Our farm, like all of the others here, is strewn with streams. In the summer they burble happily down to the river at the bottom, in winter - or, rather, in a WET winter like this one - they hurry angrily on down muttering loudly to themselves. Unless of course they become clogged with leaves and then there is childlike pleasure in kicking the leaves out and getting a satisfying gurgle before the stream forms a mini tsunami and rushes on again sweeping a barrage of leaves in its path. Even though only a foot wide and ankle-deep the power is surprising. It makes me wish I had the wit of an engineer, imagining how even a tiny turbine could harness that power and turn it into electricity. I know it can be done, I've even seem it demonstrated on Youtube with an empty water carrier and plastic spoons but I cannot work out how that electricity, once made, could be employed. I should have paid attention in physics.

Christmas

The festive season has arrived despite my best efforts to ignore it and hope it will magically move itself to a more convenient time, say, around Easter. I've been busy with Magatha Bagatha sewing presents for family alongside making things for customers. It's been an absolute joy - especially finding out how much I love making bunting and designing cushions to a customer's specification. Comments such as: "Maggie, they are amazing, I am over the moon with them,"  and "Wow! I love them!" are so lovely and very encouraging.
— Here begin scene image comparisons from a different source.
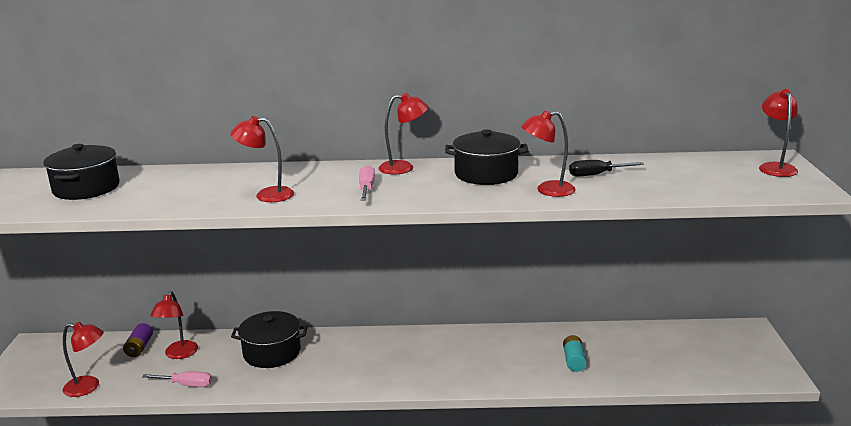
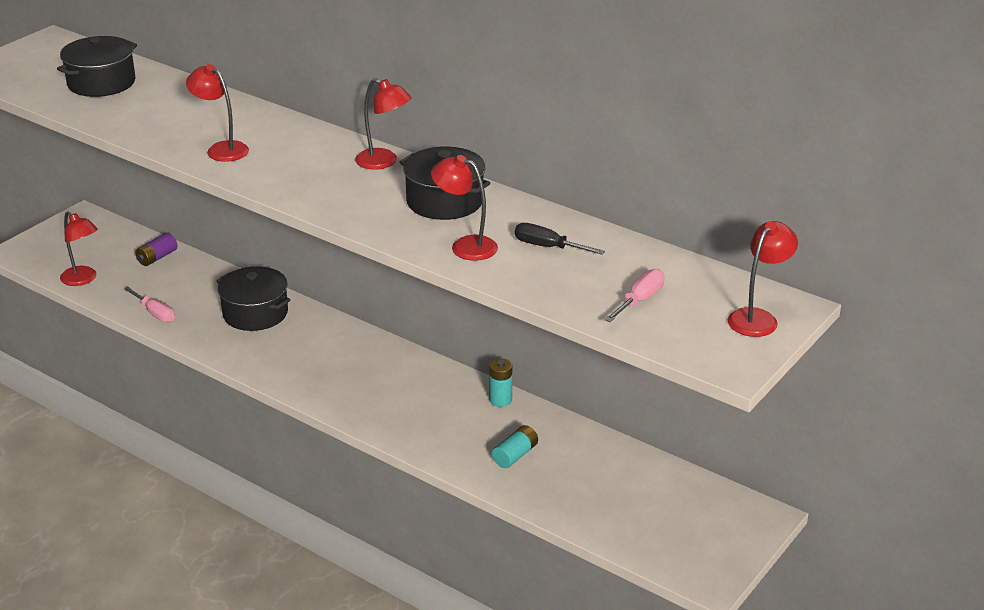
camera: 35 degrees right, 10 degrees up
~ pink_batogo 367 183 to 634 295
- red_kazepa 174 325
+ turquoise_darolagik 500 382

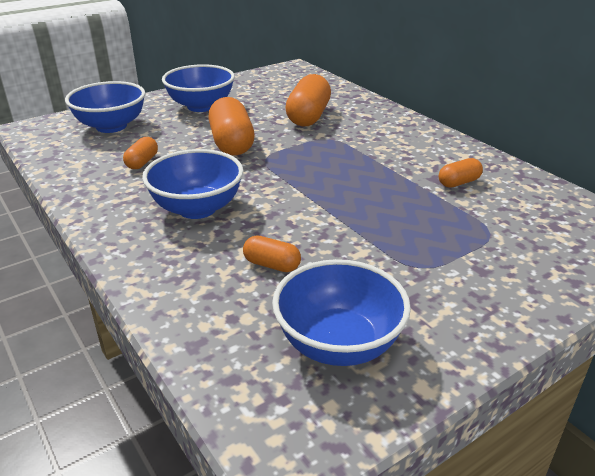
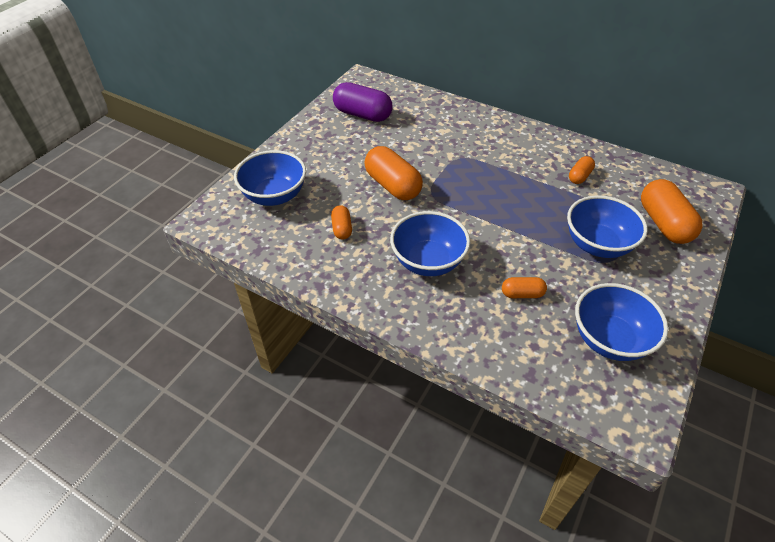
camera: 25 degrees left, 15 degrees up
~ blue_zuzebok 198 88 to 607 226
~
Finally though I have got to the end of the things I need to make and have packed away my sewing machine. Underneath it was the dining table, which we're going to need next Tuesday, and around it, under heaps of material, is apparently the rest of the dining room although I haven't managed to locate all of it yet!

But I have got the tree up - a bit of goat willow I found in the hedge by the river. Last time we chopped down an ash sapling that was growing in the wrong place, but it would seem vandalism to kill an ash at the moment. The willow is an excellent substitute and looks festive wrapped in sparkling lights.

Small disasters

Things keep breaking. My car was the start of this current spate of breakages. I actually cried when it left, I'm such a wuss. I loved my CR-V. Then we acquired a gorgeous new (younger, sprightlier) one that I love more; I'm that fickle.

The oil boiler has been broken for ages but we finally saved up enough to pay for it to be fixed (by not using or having to pay for oil - simple!) and now it is working again we are flagrantly leaving it on all day and basking in the heat. The bathroom is warm (hot!) enough for a leisurely bath, not just a splash and dash.

Then the fridge part of the fridge freezer broke. Just as I was about to stuff it with food ready for Christmas. Blasted thing. What timing! If it wasn't already dead I'd kill it. We'd always hated it tough (horrid complicated LG thing) so  a replacement is arriving tomorrow.